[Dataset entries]

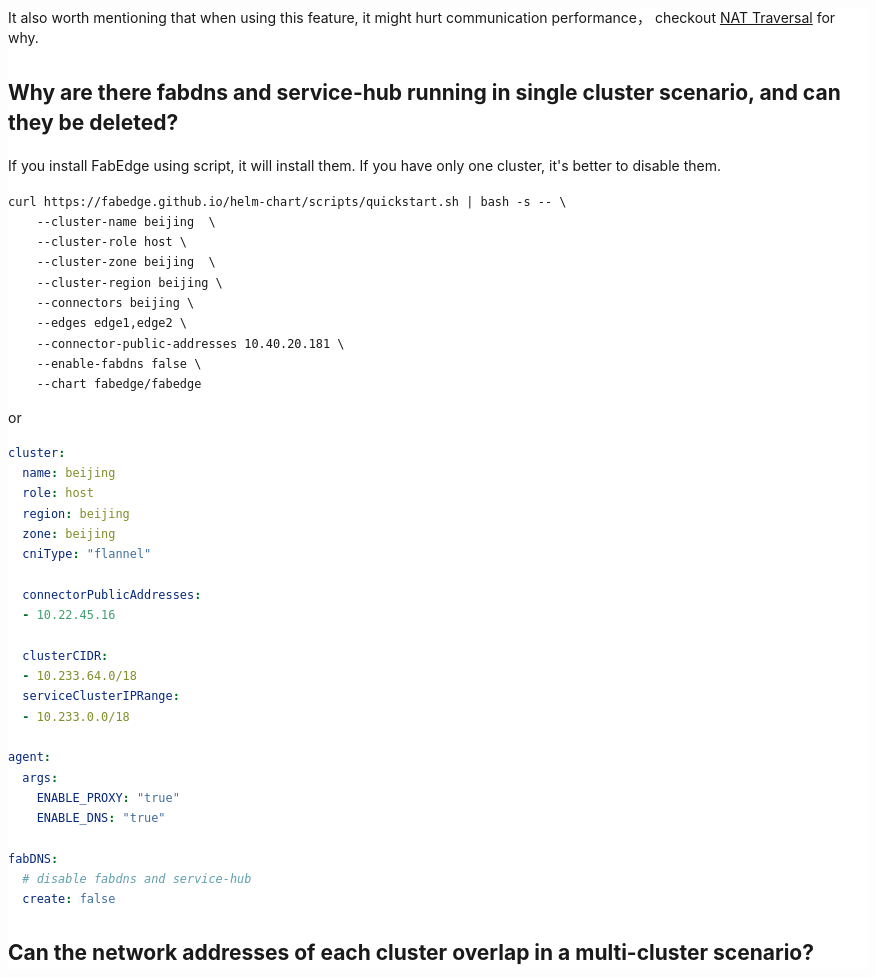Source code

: It also worth mentioning that when using this feature, it might hurt communication performance， checkout [NAT Traversal](https://docs.strongswan.org/docs/5.9/features/natTraversal.html) for why.

## Why are there fabdns and service-hub running in single cluster scenario, and can they be deleted?

If you install FabEdge using script, it will install them. If you have only one cluster, it's better to disable them. 

```shell
curl https://fabedge.github.io/helm-chart/scripts/quickstart.sh | bash -s -- \
	--cluster-name beijing  \
	--cluster-role host \
	--cluster-zone beijing  \
	--cluster-region beijing \
	--connectors beijing \
	--edges edge1,edge2 \
	--connector-public-addresses 10.40.20.181 \
	--enable-fabdns false \
	--chart fabedge/fabedge
```

or

```yaml
cluster:
  name: beijing
  role: host
  region: beijing
  zone: beijing
  cniType: "flannel" 
  
  connectorPublicAddresses:
  - 10.22.45.16

  clusterCIDR:
  - 10.233.64.0/18
  serviceClusterIPRange:
  - 10.233.0.0/18

agent:
  args:
    ENABLE_PROXY: "true" 
    ENABLE_DNS: "true"
    
fabDNS:
  # disable fabdns and service-hub
  create: false
```

## Can the network addresses of each cluster overlap in a multi-cluster  scenario?
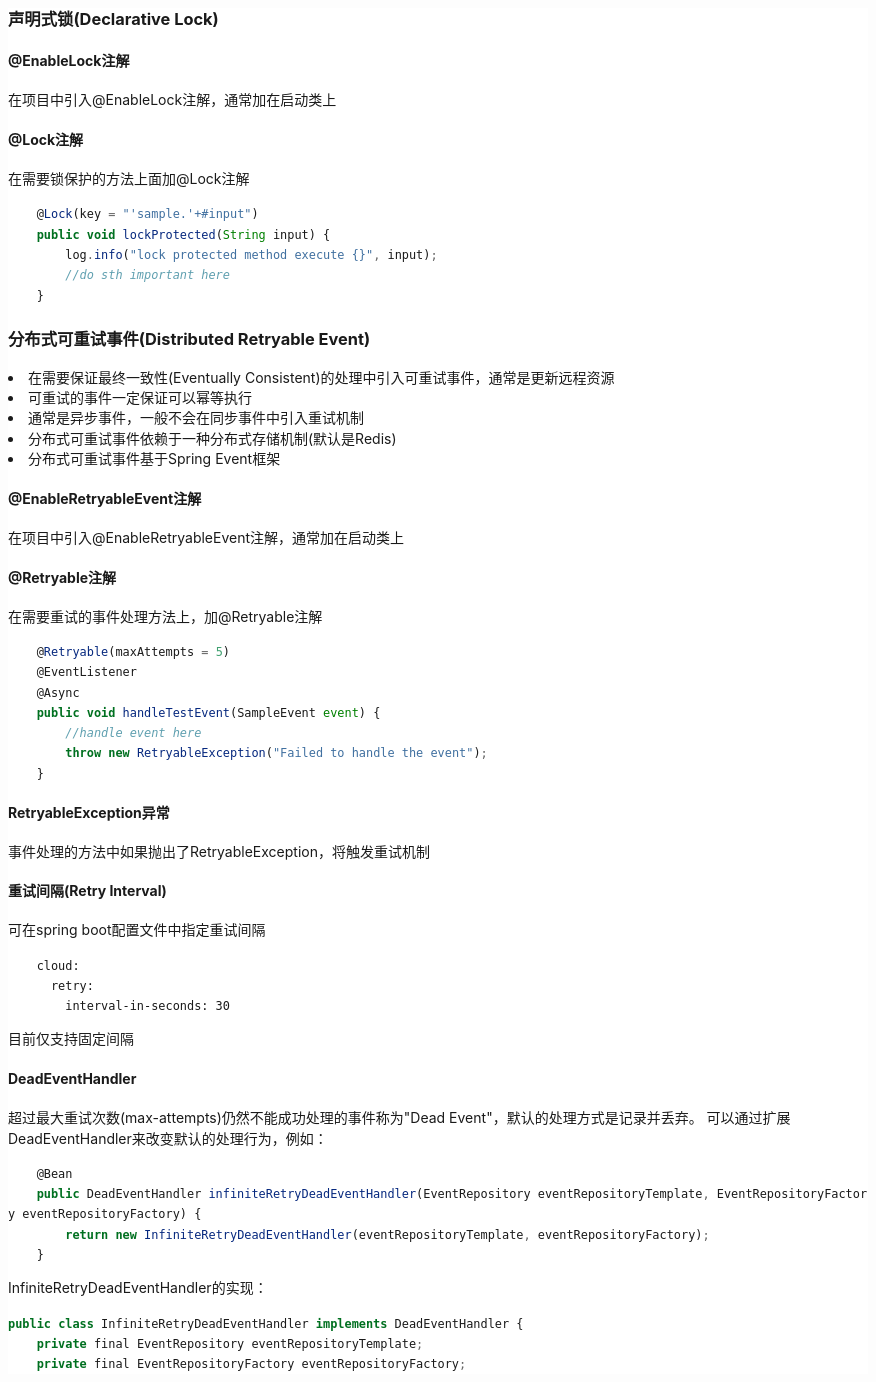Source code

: ### 声明式锁(Declarative Lock)

#### @EnableLock注解
在项目中引入@EnableLock注解，通常加在启动类上

#### @Lock注解
在需要锁保护的方法上面加@Lock注解
```javascript
    @Lock(key = "'sample.'+#input")
    public void lockProtected(String input) {
        log.info("lock protected method execute {}", input);
        //do sth important here
    } 
```

### 分布式可重试事件(Distributed Retryable Event)
<li>在需要保证最终一致性(Eventually Consistent)的处理中引入可重试事件，通常是更新远程资源
<li>可重试的事件一定保证可以幂等执行
<li>通常是异步事件，一般不会在同步事件中引入重试机制
<li>分布式可重试事件依赖于一种分布式存储机制(默认是Redis)
<li>分布式可重试事件基于Spring Event框架

#### @EnableRetryableEvent注解
在项目中引入@EnableRetryableEvent注解，通常加在启动类上

#### @Retryable注解
在需要重试的事件处理方法上，加@Retryable注解
```javascript
    @Retryable(maxAttempts = 5)
    @EventListener
    @Async
    public void handleTestEvent(SampleEvent event) {
        //handle event here
        throw new RetryableException("Failed to handle the event");
    }
```

#### RetryableException异常
事件处理的方法中如果抛出了RetryableException，将触发重试机制

#### 重试间隔(Retry Interval)
可在spring boot配置文件中指定重试间隔
```
    cloud:
      retry:
        interval-in-seconds: 30
```
目前仅支持固定间隔

#### DeadEventHandler
超过最大重试次数(max-attempts)仍然不能成功处理的事件称为"Dead Event"，默认的处理方式是记录并丢弃。
可以通过扩展DeadEventHandler来改变默认的处理行为，例如：
```javascript
    @Bean
    public DeadEventHandler infiniteRetryDeadEventHandler(EventRepository eventRepositoryTemplate, EventRepositoryFactory eventRepositoryFactory) {
        return new InfiniteRetryDeadEventHandler(eventRepositoryTemplate, eventRepositoryFactory);
    }
```
InfiniteRetryDeadEventHandler的实现：
```javascript
public class InfiniteRetryDeadEventHandler implements DeadEventHandler {
    private final EventRepository eventRepositoryTemplate;
    private final EventRepositoryFactory eventRepositoryFactory;

```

▶ _Problem to solve_: Select all lines with the word "beijing" from the entries above.

▶ _Written solution_:
	--cluster-name beijing  \
	--cluster-zone beijing  \
	--cluster-region beijing \
	--connectors beijing \
  name: beijing
  region: beijing
  zone: beijing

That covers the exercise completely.